Sem aprofundar as motivações eleitorais, o apelo de políticos experimentados para que Lula evite a pauta de costumes durante a campanha revela a fragilidade do Brasil em debater com efetividade uma agenda representativa, a despeito do crescente interesse do eleitorado, sobretudo mais jovem.
É sintoma do mesmo problema a profunda desigualdade racial e de gênero nos espaços de poder, materializado de forma mais recente em duas fotografias protagonizadas pelo petista: a reunião com a cúpula do PSB, em São Paulo, que selou a indicação formal para Geraldo Alckmin integrar a chapa, na semana passada, além do jantar oferecido em Brasília, na segunda-feira (11), pelo ex-presidente do Senado Eunício Oliveira. Dos 37 convidados, apenas três eram políticas mulheres. A ocasião também foi marcada pela articulação de lideranças regionais do MDB, embora minoritárias no partido, na contramão da candidatura presidencial da própria legenda, da senadora Simone Tebet.

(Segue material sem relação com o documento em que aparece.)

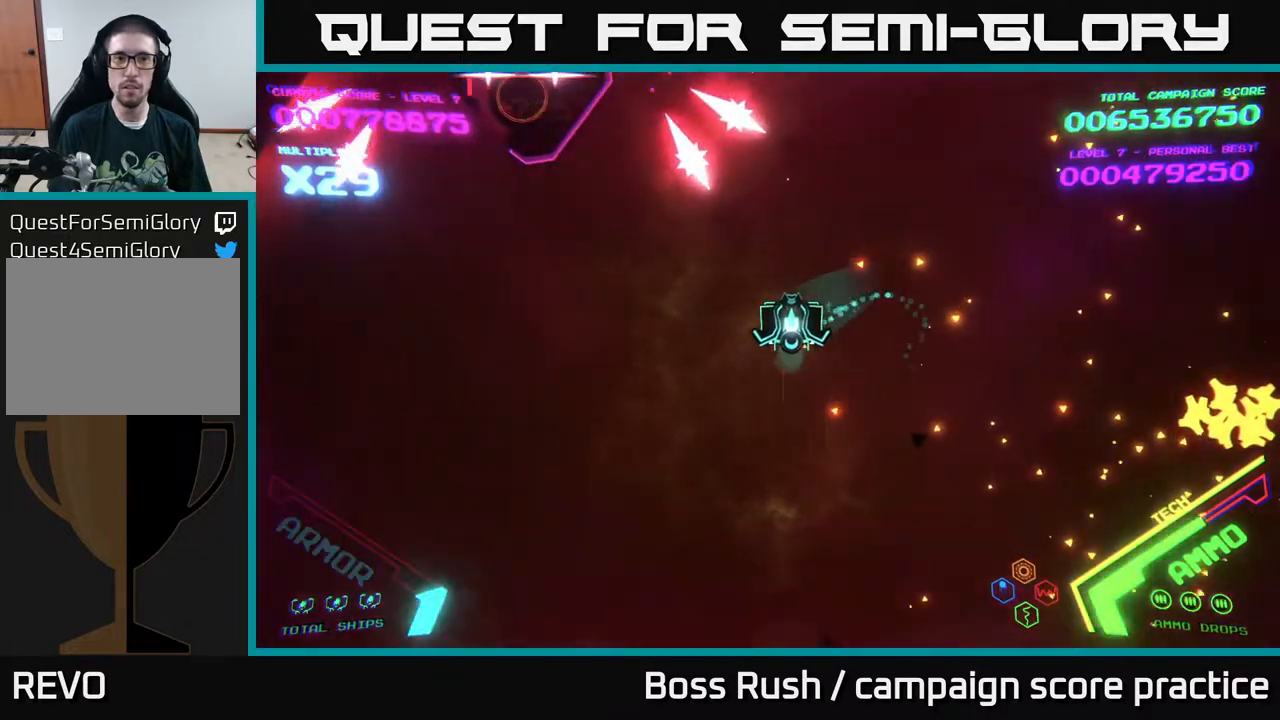
{"buttons": [], "left_stick": "up-left", "right_stick": "center", "events": [[483, "left_stick", "up-left"]]}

No entorno da campanha da única mulher no pleito, há uma pertinente reflexão sobre os efeitos do que seria um confinamento da agenda identitária no país por partidos de esquerda. O que o monopólio do tema representou em termos de política pública e divisão igualitária nos espaços de tomada de decisão?
“É preciso dissociar uma pauta progressista da populista. Chega na campanha e as mulheres são usadas como totem. Mas, antes disso, fica claro que não há sequer respeito às normas na direção de mais participação feminina na política”, pondera a economista da pré-candidatura de Tebet, Elena Landau, citando ainda ataques misóginos disparados contra figuras como a ex-presidente Dilma Rousseff e a deputada federal Tabata Amaral.

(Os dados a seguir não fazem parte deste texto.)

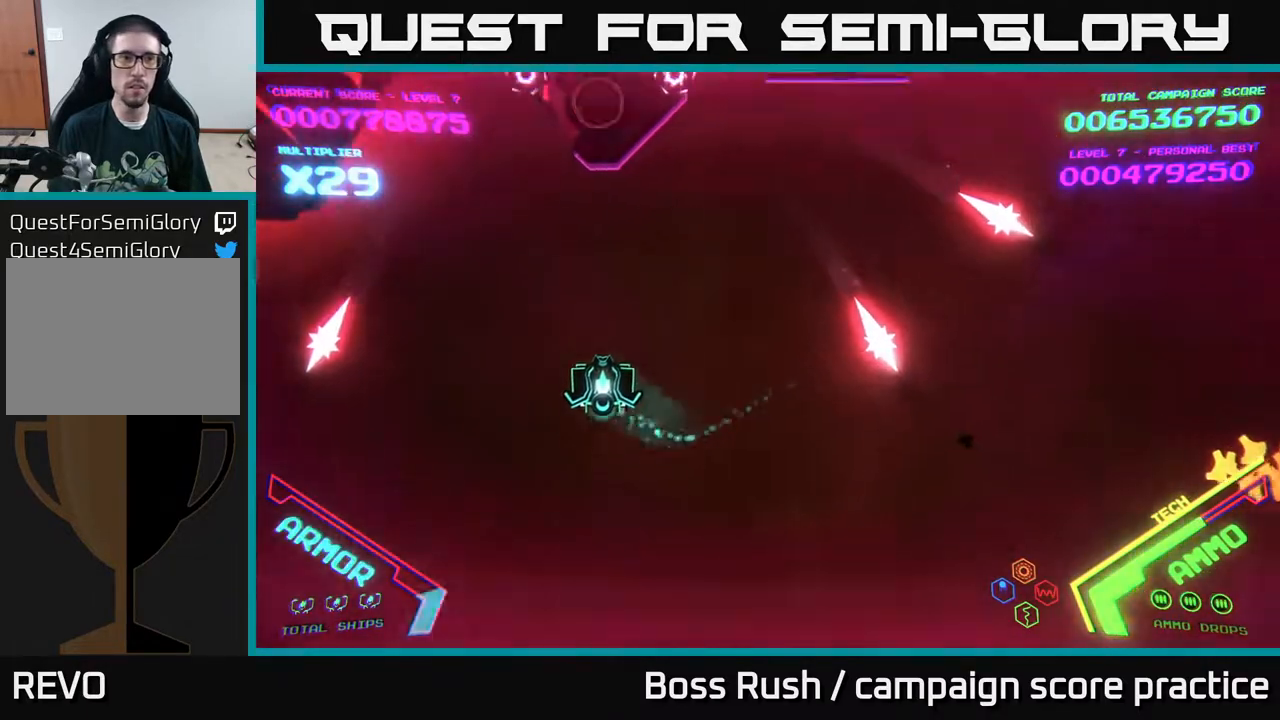
{"buttons": [], "left_stick": "left", "right_stick": "center", "events": [[67, "left_stick", "left"]]}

A rotina de negociações no Congresso oferece ainda um outro elemento de provocação, relacionado à dificuldade enfrentada por parlamentares mulheres de partidos de centro em buscar consenso, com o campo da esquerda, sobre projetos que interessam como um todo à bancada feminina. Um exemplo é a aprovação da PEC18/21, que constitucionaliza a exigência de aplicação de recursos para estimular o ingresso feminino na política. A aprovação do texto na Câmara, no mês passado, contou com a orientação contrária do PSOL, sob o argumento de que o texto também prevê uma espécie de anistia aos partidos que não cumpriram as regras antes da promulgação da medida.
“Nos momentos de discussões políticas de alto nível as mulheres estão em postos como militância e filiação. Não ocupam espaço de decisão. O efeito disso é que não ganhamos protagonismo porque não estamos na agenda, e isso se retroalimenta”, ressalta a relatora do texto, deputada Margarete Coelho (PP-PI).
Se a democracia é a busca pela maioria, a lógica de que o bom é inimigo do ótimo é uma forma de retardar avanços estruturais. Em um ambiente machista e masculino como a política, o caminho para a mitigação da desigualdade de gênero é pela via suprapartidária.
Caso contrário, o timing do debate de questões que dizem respeito a nós, mulheres, seguirá verbalizado por velhos oligarcas que detêm a hegemonia do poder. Ou silenciado.